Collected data
::::::::::

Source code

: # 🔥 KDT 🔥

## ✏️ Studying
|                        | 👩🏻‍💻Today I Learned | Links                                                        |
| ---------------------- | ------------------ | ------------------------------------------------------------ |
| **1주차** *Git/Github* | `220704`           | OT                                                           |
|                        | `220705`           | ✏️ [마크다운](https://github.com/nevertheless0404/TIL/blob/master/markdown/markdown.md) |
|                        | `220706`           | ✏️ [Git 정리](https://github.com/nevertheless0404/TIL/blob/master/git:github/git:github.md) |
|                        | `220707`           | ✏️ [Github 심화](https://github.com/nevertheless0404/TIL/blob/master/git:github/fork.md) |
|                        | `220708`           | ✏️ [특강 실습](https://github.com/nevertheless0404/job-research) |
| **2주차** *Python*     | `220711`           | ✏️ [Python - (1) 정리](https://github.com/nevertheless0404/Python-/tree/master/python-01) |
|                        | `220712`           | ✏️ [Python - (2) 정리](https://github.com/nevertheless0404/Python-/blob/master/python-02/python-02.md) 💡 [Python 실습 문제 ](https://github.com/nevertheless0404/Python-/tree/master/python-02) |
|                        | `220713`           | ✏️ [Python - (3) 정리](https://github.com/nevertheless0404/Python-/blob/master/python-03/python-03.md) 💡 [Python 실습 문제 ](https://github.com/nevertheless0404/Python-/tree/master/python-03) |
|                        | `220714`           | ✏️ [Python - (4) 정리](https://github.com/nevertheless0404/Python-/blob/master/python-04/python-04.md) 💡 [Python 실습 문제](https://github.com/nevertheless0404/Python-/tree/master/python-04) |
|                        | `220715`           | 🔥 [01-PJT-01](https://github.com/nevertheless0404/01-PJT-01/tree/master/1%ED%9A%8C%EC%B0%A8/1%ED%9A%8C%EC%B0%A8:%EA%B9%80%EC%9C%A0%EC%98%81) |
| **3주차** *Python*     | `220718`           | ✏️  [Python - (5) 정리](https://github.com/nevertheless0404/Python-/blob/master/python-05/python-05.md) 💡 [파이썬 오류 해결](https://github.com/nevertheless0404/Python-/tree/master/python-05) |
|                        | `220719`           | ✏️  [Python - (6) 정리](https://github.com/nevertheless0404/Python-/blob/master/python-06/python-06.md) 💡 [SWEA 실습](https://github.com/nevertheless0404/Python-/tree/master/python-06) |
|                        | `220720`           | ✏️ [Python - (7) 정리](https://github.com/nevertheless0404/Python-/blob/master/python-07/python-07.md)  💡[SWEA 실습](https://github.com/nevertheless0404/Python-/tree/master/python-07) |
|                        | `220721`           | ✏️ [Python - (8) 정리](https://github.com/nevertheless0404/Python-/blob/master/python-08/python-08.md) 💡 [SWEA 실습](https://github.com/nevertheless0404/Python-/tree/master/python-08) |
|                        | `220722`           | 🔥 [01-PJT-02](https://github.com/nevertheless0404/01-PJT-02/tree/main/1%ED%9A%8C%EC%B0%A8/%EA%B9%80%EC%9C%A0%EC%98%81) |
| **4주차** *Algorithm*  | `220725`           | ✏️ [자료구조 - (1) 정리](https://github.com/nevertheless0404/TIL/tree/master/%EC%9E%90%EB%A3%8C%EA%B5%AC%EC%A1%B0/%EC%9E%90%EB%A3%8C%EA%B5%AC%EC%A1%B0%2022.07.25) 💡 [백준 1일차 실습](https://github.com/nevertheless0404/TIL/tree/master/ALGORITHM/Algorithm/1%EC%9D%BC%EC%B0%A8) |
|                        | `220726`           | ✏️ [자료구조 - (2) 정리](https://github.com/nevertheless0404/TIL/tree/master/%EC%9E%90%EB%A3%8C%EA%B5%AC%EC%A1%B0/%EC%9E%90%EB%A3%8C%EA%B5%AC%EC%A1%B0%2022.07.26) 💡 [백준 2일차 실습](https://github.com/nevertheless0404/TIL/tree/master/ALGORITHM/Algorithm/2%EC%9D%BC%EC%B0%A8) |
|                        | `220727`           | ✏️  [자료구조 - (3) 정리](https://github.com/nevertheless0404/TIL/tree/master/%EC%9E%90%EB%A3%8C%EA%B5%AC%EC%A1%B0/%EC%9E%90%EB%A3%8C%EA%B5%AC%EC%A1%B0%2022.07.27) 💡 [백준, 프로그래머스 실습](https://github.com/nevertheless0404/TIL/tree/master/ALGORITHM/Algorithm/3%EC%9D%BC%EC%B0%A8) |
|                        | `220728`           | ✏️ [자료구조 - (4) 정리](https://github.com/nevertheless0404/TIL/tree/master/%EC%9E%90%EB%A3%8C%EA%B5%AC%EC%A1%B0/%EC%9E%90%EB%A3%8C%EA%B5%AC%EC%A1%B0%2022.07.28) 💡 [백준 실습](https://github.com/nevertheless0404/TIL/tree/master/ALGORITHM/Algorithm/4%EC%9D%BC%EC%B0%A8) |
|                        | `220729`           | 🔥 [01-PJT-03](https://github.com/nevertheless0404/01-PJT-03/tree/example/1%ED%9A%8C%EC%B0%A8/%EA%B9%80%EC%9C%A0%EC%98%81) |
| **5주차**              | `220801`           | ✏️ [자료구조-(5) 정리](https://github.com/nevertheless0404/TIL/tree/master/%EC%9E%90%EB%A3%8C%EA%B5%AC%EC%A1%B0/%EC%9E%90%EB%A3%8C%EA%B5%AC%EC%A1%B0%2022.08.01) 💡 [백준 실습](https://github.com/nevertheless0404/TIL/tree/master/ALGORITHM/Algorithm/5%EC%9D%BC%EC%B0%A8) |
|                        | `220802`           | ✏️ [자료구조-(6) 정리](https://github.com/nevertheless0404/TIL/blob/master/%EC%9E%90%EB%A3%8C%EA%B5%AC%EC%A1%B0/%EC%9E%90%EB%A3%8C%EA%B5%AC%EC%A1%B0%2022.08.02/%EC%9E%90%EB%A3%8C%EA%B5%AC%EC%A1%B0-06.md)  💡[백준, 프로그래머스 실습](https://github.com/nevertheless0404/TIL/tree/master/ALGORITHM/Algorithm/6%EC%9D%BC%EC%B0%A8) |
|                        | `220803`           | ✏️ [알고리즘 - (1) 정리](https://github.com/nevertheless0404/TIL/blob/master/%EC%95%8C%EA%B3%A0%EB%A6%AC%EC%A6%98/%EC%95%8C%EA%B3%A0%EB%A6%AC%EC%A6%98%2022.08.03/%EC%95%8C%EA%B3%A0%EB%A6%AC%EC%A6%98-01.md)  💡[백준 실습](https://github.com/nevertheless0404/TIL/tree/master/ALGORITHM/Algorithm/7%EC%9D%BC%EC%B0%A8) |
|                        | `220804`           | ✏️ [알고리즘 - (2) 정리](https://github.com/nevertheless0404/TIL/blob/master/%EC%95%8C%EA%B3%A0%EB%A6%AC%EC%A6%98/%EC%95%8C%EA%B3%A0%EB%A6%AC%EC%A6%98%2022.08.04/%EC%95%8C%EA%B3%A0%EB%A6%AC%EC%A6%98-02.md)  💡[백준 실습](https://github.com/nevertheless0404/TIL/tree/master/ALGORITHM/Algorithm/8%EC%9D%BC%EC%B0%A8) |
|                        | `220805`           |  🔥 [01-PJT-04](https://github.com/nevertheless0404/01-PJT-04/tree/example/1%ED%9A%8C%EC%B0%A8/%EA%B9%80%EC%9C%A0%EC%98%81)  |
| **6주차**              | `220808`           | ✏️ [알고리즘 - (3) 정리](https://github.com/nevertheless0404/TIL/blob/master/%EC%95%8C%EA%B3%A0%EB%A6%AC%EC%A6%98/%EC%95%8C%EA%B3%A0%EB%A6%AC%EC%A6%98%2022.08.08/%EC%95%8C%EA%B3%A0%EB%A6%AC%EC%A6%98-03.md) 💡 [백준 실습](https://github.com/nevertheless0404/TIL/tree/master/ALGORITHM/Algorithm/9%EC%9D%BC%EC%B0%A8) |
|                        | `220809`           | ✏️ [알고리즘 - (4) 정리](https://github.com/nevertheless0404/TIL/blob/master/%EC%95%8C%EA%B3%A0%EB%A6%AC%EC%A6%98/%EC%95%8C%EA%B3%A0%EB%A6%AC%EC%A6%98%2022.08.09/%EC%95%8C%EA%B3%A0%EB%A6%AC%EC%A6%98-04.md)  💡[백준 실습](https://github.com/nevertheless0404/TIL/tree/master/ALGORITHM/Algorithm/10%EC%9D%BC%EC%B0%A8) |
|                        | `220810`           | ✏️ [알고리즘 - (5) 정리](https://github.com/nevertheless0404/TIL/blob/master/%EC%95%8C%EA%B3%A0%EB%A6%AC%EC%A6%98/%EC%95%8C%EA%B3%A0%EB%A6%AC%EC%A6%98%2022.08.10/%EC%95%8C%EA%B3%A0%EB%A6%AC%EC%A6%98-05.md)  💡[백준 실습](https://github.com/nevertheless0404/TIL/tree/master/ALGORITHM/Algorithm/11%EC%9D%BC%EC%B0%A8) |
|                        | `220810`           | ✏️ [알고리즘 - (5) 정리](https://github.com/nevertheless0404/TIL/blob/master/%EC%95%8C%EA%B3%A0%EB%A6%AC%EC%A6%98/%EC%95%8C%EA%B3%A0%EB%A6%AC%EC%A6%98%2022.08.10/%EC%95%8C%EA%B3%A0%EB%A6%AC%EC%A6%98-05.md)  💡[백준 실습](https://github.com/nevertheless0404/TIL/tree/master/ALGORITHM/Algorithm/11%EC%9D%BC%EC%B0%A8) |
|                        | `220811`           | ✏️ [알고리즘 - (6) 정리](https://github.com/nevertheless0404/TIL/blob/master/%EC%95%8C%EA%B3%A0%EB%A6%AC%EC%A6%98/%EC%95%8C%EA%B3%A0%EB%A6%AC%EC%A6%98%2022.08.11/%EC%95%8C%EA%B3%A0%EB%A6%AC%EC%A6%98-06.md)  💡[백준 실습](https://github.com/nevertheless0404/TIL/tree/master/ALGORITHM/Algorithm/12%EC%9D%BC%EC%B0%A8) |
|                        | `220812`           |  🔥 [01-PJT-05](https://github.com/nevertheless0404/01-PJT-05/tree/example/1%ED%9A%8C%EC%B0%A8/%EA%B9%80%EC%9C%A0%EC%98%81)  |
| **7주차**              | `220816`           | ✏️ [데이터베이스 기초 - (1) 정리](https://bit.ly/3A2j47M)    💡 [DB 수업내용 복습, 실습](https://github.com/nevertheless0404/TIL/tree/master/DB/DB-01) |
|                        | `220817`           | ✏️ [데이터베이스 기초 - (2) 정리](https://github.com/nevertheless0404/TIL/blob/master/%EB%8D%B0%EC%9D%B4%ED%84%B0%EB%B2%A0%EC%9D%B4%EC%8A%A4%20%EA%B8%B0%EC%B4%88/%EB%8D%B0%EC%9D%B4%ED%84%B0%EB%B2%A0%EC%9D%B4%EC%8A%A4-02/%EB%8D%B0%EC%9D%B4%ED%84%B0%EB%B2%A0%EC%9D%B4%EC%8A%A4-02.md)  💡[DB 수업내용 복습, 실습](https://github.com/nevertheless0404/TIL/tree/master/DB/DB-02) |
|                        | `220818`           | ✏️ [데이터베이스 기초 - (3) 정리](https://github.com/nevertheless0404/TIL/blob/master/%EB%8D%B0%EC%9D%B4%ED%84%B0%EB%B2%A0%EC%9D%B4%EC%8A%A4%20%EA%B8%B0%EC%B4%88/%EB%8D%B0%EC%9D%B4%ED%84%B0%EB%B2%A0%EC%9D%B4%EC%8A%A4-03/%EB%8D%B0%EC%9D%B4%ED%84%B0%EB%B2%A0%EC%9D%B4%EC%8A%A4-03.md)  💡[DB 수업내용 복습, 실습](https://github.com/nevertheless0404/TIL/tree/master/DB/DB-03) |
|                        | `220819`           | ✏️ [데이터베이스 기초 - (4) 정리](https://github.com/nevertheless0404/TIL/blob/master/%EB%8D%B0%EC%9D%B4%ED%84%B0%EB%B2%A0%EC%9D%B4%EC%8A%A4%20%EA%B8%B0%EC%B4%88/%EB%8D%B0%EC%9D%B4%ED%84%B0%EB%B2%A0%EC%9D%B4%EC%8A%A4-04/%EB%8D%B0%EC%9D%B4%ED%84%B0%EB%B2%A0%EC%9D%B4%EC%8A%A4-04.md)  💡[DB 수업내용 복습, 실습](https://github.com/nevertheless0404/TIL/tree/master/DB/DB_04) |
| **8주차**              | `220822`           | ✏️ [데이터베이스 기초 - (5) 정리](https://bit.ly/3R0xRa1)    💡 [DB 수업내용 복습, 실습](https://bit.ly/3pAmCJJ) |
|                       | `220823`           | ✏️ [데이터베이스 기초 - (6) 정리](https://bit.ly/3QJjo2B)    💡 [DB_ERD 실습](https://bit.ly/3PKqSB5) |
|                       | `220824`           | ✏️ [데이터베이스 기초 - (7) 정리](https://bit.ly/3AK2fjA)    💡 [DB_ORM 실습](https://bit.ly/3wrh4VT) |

::::::::::

## ACTIVITY
From the rows above, pull out each line that contains the string "SWEA" and copy it.

## ANSWER BOX
|                        | `220719`           | ✏️  [Python - (6) 정리](https://github.com/nevertheless0404/Python-/blob/master/python-06/python-06.md) 💡 [SWEA 실습](https://github.com/nevertheless0404/Python-/tree/master/python-06) |
|                        | `220720`           | ✏️ [Python - (7) 정리](https://github.com/nevertheless0404/Python-/blob/master/python-07/python-07.md)  💡[SWEA 실습](https://github.com/nevertheless0404/Python-/tree/master/python-07) |
|                        | `220721`           | ✏️ [Python - (8) 정리](https://github.com/nevertheless0404/Python-/blob/master/python-08/python-08.md) 💡 [SWEA 실습](https://github.com/nevertheless0404/Python-/tree/master/python-08) |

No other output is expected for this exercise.